Beispiel: Erstkontakt mit einem neuen Patienten Wann bekommt ein neuer Patient einen ersten Termin?
Prozessschritt 1: Ein Patient, der einen ersten Termin in Ihrer Praxis wünscht, sollte nicht länger als eine Woche auf seinen Wunschtermin warten müssen. Legen Sie fest, dass Neupatienten innerhalb einer Woche einen Ersttermin erhalten müssen und schaffen Sie in Ihrem Terminmanagement hierfür die Voraussetzungen (z.B. durch blockierte Zeiteinheiten).
Diese Anweisung gilt dann verbindlich und darf nicht umgangen werden.
Welche Unterlagen bekommt der Patient nach der ersten Terminvereinbarung?
Prozessschritt 2: Der Patient erhält innerhalb eines Tages: schriftliche Terminbestätigung, Willkommensbrief, Anamnesebogen, Patientenbogen, Praxisflyer und Parkchip zum kostenlosen Parken. Ihr Patient wird beeindruckt sein von Ihrem Service, noch bevor Sie persönlichen Kontakt mit dem Patienten hatten. Der Willkommensbrief und die schriftliche Terminbestätigung machen den vereinbarten Termin verbindlich und vermindern so das Risiko, dass Patienten beim Ersttermin erst gar nicht erscheinen.
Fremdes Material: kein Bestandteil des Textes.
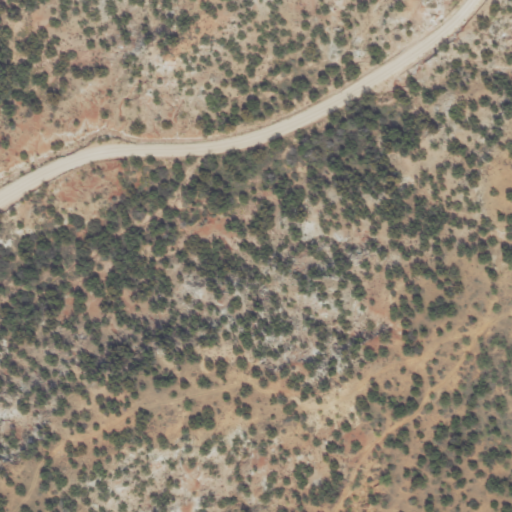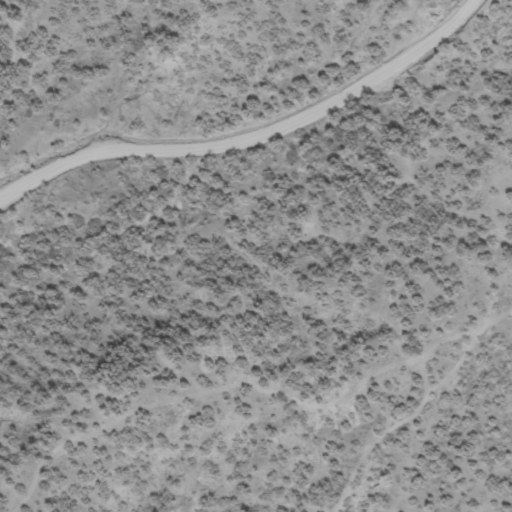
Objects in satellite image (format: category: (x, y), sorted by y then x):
road: (249, 131)
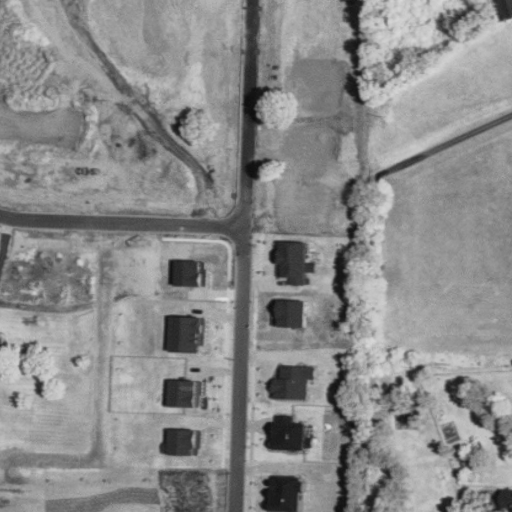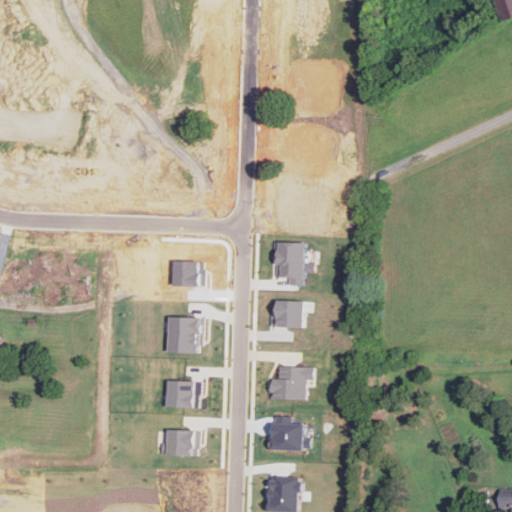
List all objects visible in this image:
building: (504, 8)
building: (506, 8)
road: (451, 141)
road: (121, 222)
road: (241, 256)
building: (189, 333)
building: (189, 334)
building: (296, 381)
building: (296, 382)
building: (187, 392)
building: (188, 393)
building: (293, 435)
building: (293, 436)
building: (185, 441)
building: (185, 442)
building: (288, 493)
building: (288, 493)
building: (507, 499)
building: (507, 501)
road: (494, 503)
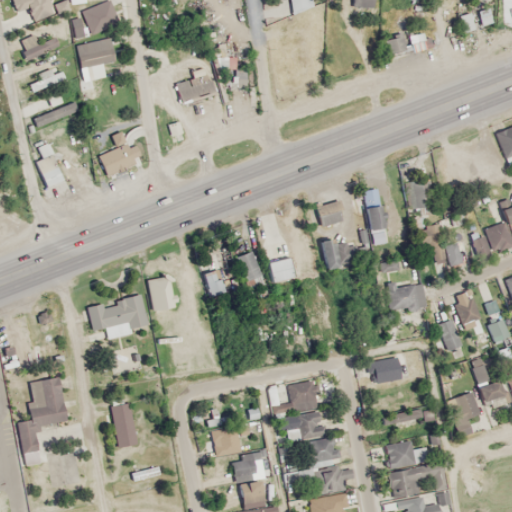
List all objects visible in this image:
building: (360, 2)
building: (31, 7)
building: (96, 16)
building: (395, 43)
building: (35, 46)
building: (92, 52)
building: (221, 60)
building: (44, 79)
road: (265, 86)
building: (192, 88)
building: (43, 100)
road: (146, 107)
building: (52, 114)
building: (504, 140)
road: (27, 143)
building: (114, 159)
building: (46, 167)
road: (255, 180)
building: (415, 195)
building: (372, 216)
building: (500, 230)
building: (430, 239)
building: (327, 253)
building: (386, 266)
building: (277, 269)
road: (473, 277)
building: (211, 283)
building: (509, 285)
building: (158, 293)
building: (463, 305)
building: (115, 315)
building: (495, 329)
building: (446, 334)
building: (385, 369)
road: (278, 373)
road: (85, 385)
building: (496, 391)
building: (301, 394)
building: (401, 418)
building: (459, 422)
building: (121, 424)
building: (303, 425)
building: (220, 435)
building: (317, 451)
road: (480, 452)
building: (400, 454)
building: (245, 466)
building: (319, 479)
building: (391, 480)
building: (248, 492)
building: (325, 503)
building: (412, 505)
building: (250, 511)
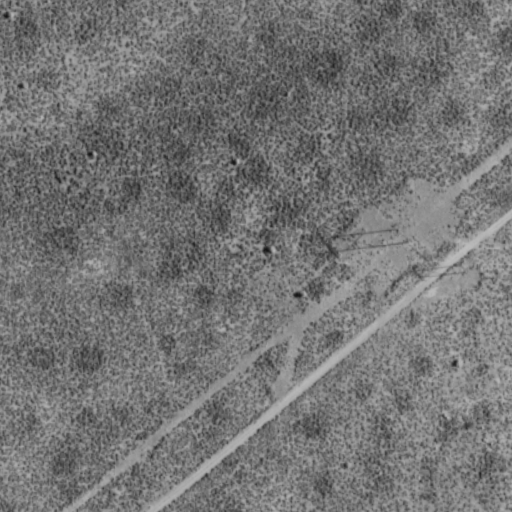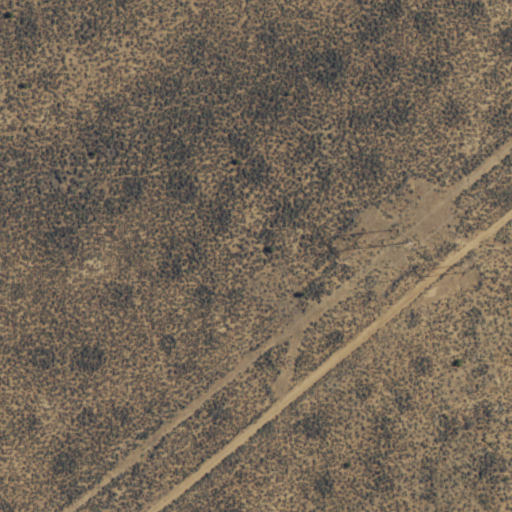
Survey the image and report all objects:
power tower: (400, 237)
power tower: (466, 263)
road: (276, 318)
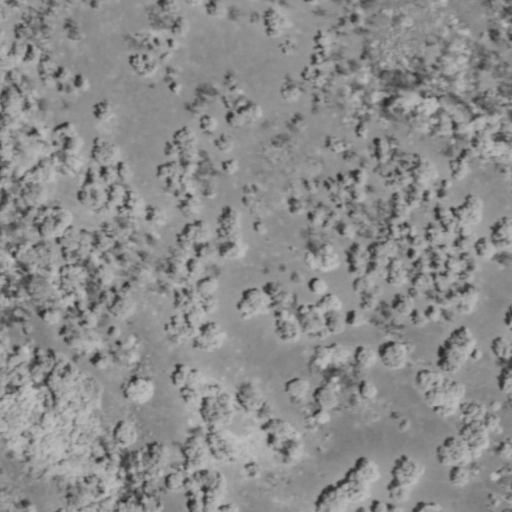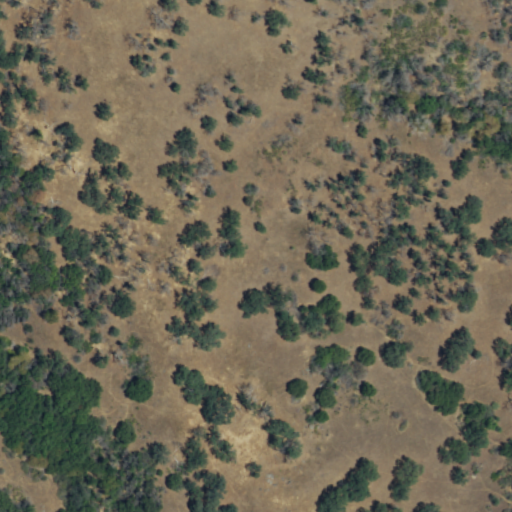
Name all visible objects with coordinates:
road: (467, 461)
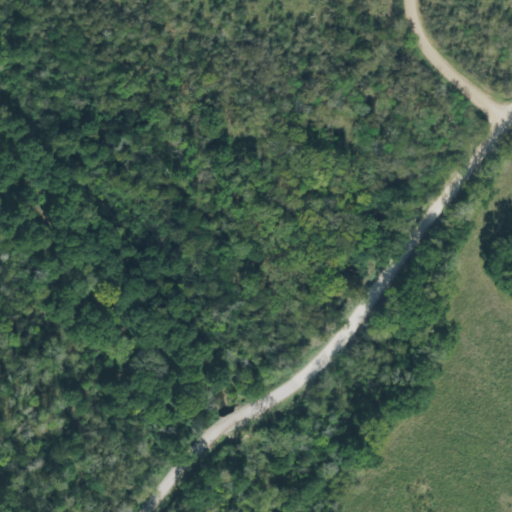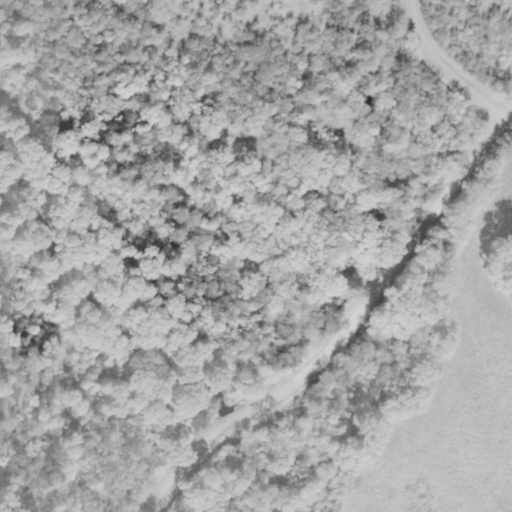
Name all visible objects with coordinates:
road: (451, 70)
road: (350, 332)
Mittels Praxisflyer kann sich Ihr Patient einen ersten Eindruck nebst Anfahrtsskizze zu Ihrer Praxis verschaffen. Das Ausfüllen des Anamnese- und Patientenbogens erfolgt zu Hause intensiver und verlässlicher als in Ihrer Praxis.
Wie wird der neue Patient beim ersten Besuch in Ihrer Praxis empfangen?
Prozessschritt 3: Legen Sie auch hier verbindlich fest, welchen Standard Ihr Empfangsritual eines Neupatienten haben soll. Wird Ihr Patient mit Handschlag begrüßt, nehmen Sie seine Garderobe entgegen, begleiten den Patienten ins Wartezimmer? Wird Ihr Neupatient von Ihrem Chef persönlich aufgerufen und ins Behandlungszimmer geleitet? Wie lange darf die maximale Wartezeit eines Neupatienten betragen?
Diese Standards sind wichtig, um Abweichungen messen und ggf. Lösungen entwickeln zu können. Wird Ihr Patient so serviceorientiert und exklusiv empfangen und betreut, wird sich daraus sicher ein jahrelanges, vertrauensvolles Arzt-Patienten-Verhältnis entwickeln. Auch im Wettbewerb sichert diese hohe Kunst der Patientenbetreuung Ihnen einen vorderen Platz zu. Eine professionelle Betreuungskultur, die sich eng an den Bedürfnissen Ihrer Patienten orientiert, wirkt sich auch im Bereich Praxisökonomie positiv aus.
Zufriedene, gut betreute Patienten sind deutlich zuzahlungsbereiter als Patienten, die nur eine durchschnittliche Betreuungsqualität in Ihrer Praxis erleben. Diese Erkenntnisse sind sicher nicht neu, aber dennoch werden sie nur in wenigen, dafür aber umso erfolgreicheren Praxen konsequent angewendet. Eine regelmäßige Messung der individuellen Patientenzufriedenheit in Ihrer Praxis (z.B. durch regelmäßige Patientenbefragung, Messung Ihrer Betreuungszeiten etc.) gehört zur wirtschaftlichen und zukunftsträchtigen Praxisführung untrennbar dazu. Nur wenn Ihre Servicekultur auch in Ihre Praxisphilosophie einfließt, wenn alle Teammitglieder einschließlich Chef diese Kultur täglich leben, wird sich das langfristig auf die Bindung Ihrer Patienten auswirken.